Pictures within the data are to be left out; everything else must be reproduced exactly.

=== Information ===

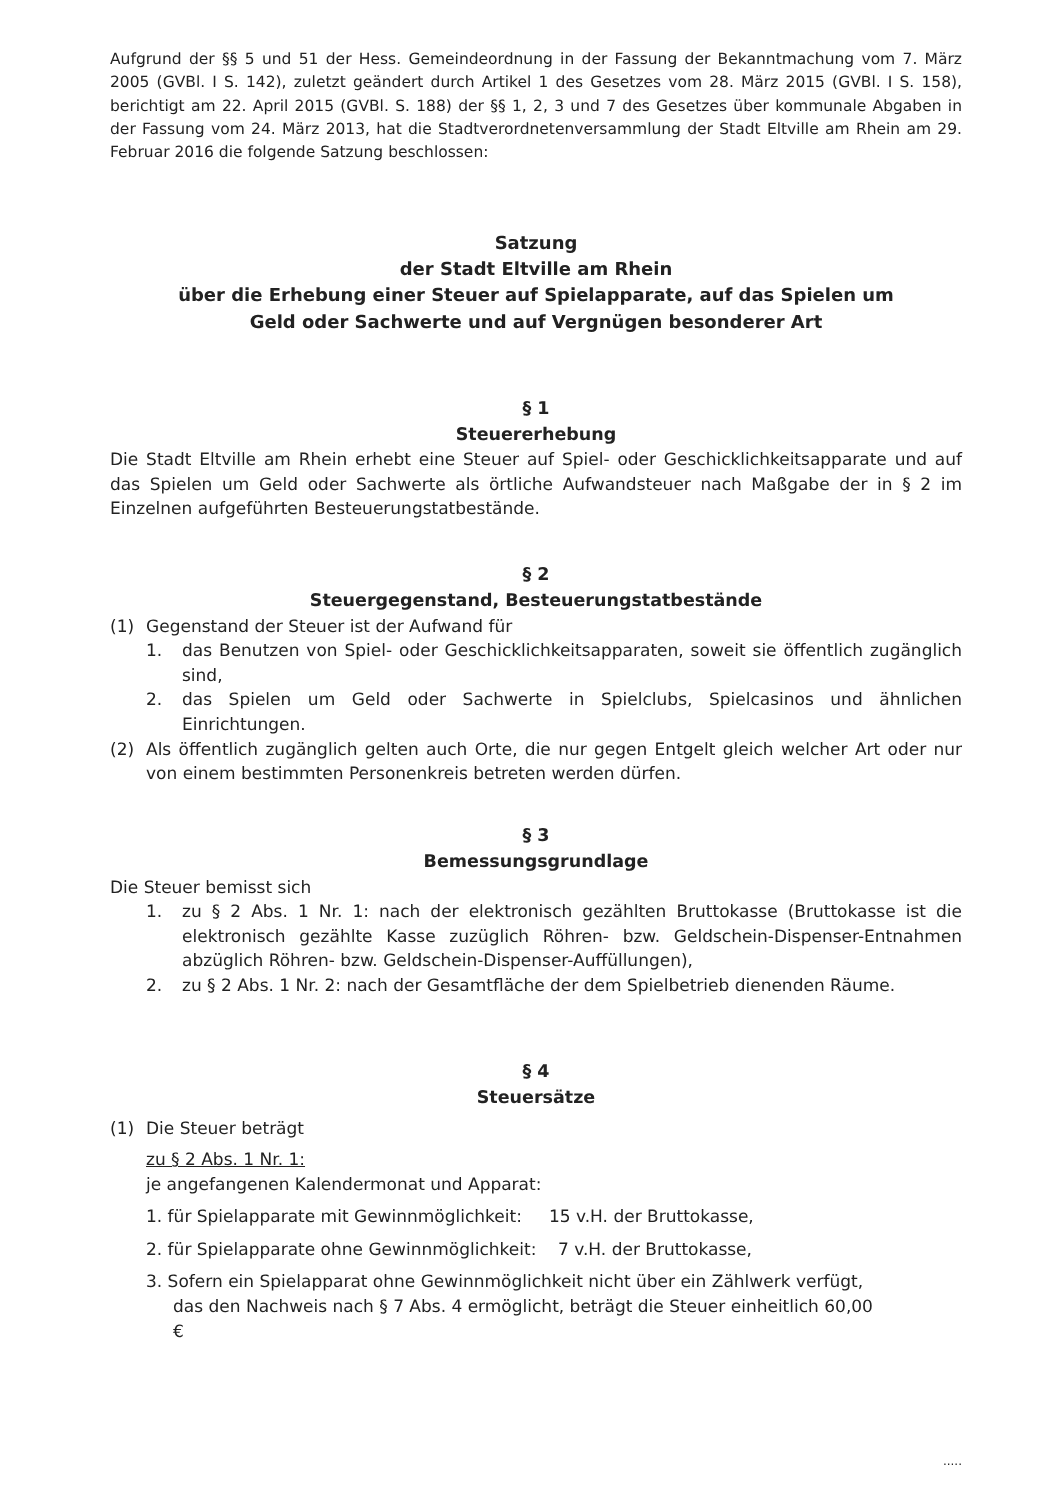Aufgrund der §§ 5 und 51 der Hess. Gemeindeordnung in der Fassung der Bekanntmachung vom 7. März 2005 (GVBl. I S. 142), zuletzt geändert durch Artikel 1 des Gesetzes vom 28. März 2015 (GVBl. I S. 158), berichtigt am 22. April 2015 (GVBl. S. 188) der §§ 1, 2, 3 und 7 des Gesetzes über kommunale Abgaben in der Fassung vom 24. März 2013, hat die Stadtverordnetenversammlung der Stadt Eltville am Rhein am 29. Februar 2016 die folgende Satzung beschlossen:
Satzung
der Stadt Eltville am Rhein
über die Erhebung einer Steuer auf Spielapparate, auf das Spielen um
Geld oder Sachwerte und auf Vergnügen besonderer Art
§ 1
Steuererhebung
Die Stadt Eltville am Rhein erhebt eine Steuer auf Spiel- oder Geschicklichkeitsapparate und auf das Spielen um Geld oder Sachwerte als örtliche Aufwandsteuer nach Maßgabe der in § 2 im Einzelnen aufgeführten Besteuerungstatbestände.
§ 2
Steuergegenstand, Besteuerungstatbestände
(1) Gegenstand der Steuer ist der Aufwand für
1. das Benutzen von Spiel- oder Geschicklichkeitsapparaten, soweit sie öffentlich zugänglich sind,
2. das Spielen um Geld oder Sachwerte in Spielclubs, Spielcasinos und ähnlichen Einrichtungen.
(2) Als öffentlich zugänglich gelten auch Orte, die nur gegen Entgelt gleich welcher Art oder nur von einem bestimmten Personenkreis betreten werden dürfen.
§ 3
Bemessungsgrundlage
Die Steuer bemisst sich
1. zu § 2 Abs. 1 Nr. 1: nach der elektronisch gezählten Bruttokasse (Bruttokasse ist die elektronisch gezählte Kasse zuzüglich Röhren- bzw. Geldschein-Dispenser-Entnahmen abzüglich Röhren- bzw. Geldschein-Dispenser-Auffüllungen),
2. zu § 2 Abs. 1 Nr. 2: nach der Gesamtfläche der dem Spielbetrieb dienenden Räume.
§ 4
Steuersätze
(1) Die Steuer beträgt
zu § 2 Abs. 1 Nr. 1:
je angefangenen Kalendermonat und Apparat:
1. für Spielapparate mit Gewinnmöglichkeit: 15 v.H. der Bruttokasse,
2. für Spielapparate ohne Gewinnmöglichkeit: 7 v.H. der Bruttokasse,
3. Sofern ein Spielapparat ohne Gewinnmöglichkeit nicht über ein Zählwerk verfügt,
das den Nachweis nach § 7 Abs. 4 ermöglicht, beträgt die Steuer einheitlich 60,00
€
.....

===

# Exercise answer
Aufgrund der §§ 5 und 51 der Hess. Gemeindeordnung in der Fassung der Bekanntmachung vom 7. März 2005 (GVBl. I S. 142), zuletzt geändert durch Artikel 1 des Gesetzes vom 28. März 2015 (GVBl. I S. 158), berichtigt am 22. April 2015 (GVBl. S. 188) der §§ 1, 2, 3 und 7 des Gesetzes über kommunale Abgaben in der Fassung vom 24. März 2013, hat die Stadtverordnetenversammlung der Stadt Eltville am Rhein am 29. Februar 2016 die folgende Satzung beschlossen:
Satzung
der Stadt Eltville am Rhein
über die Erhebung einer Steuer auf Spielapparate, auf das Spielen um
Geld oder Sachwerte und auf Vergnügen besonderer Art
§ 1
Steuererhebung
Die Stadt Eltville am Rhein erhebt eine Steuer auf Spiel- oder Geschicklichkeitsapparate und auf das Spielen um Geld oder Sachwerte als örtliche Aufwandsteuer nach Maßgabe der in § 2 im Einzelnen aufgeführten Besteuerungstatbestände.
§ 2
Steuergegenstand, Besteuerungstatbestände
(1) Gegenstand der Steuer ist der Aufwand für
1. das Benutzen von Spiel- oder Geschicklichkeitsapparaten, soweit sie öffentlich zugänglich sind,
2. das Spielen um Geld oder Sachwerte in Spielclubs, Spielcasinos und ähnlichen Einrichtungen.
(2) Als öffentlich zugänglich gelten auch Orte, die nur gegen Entgelt gleich welcher Art oder nur von einem bestimmten Personenkreis betreten werden dürfen.
§ 3
Bemessungsgrundlage
Die Steuer bemisst sich
1. zu § 2 Abs. 1 Nr. 1: nach der elektronisch gezählten Bruttokasse (Bruttokasse ist die elektronisch gezählte Kasse zuzüglich Röhren- bzw. Geldschein-Dispenser-Entnahmen abzüglich Röhren- bzw. Geldschein-Dispenser-Auffüllungen),
2. zu § 2 Abs. 1 Nr. 2: nach der Gesamtfläche der dem Spielbetrieb dienenden Räume.
§ 4
Steuersätze
(1) Die Steuer beträgt
zu § 2 Abs. 1 Nr. 1:
je angefangenen Kalendermonat und Apparat:
1. für Spielapparate mit Gewinnmöglichkeit: 15 v.H. der Bruttokasse,
2. für Spielapparate ohne Gewinnmöglichkeit: 7 v.H. der Bruttokasse,
3. Sofern ein Spielapparat ohne Gewinnmöglichkeit nicht über ein Zählwerk verfügt,
das den Nachweis nach § 7 Abs. 4 ermöglicht, beträgt die Steuer einheitlich 60,00
€
.....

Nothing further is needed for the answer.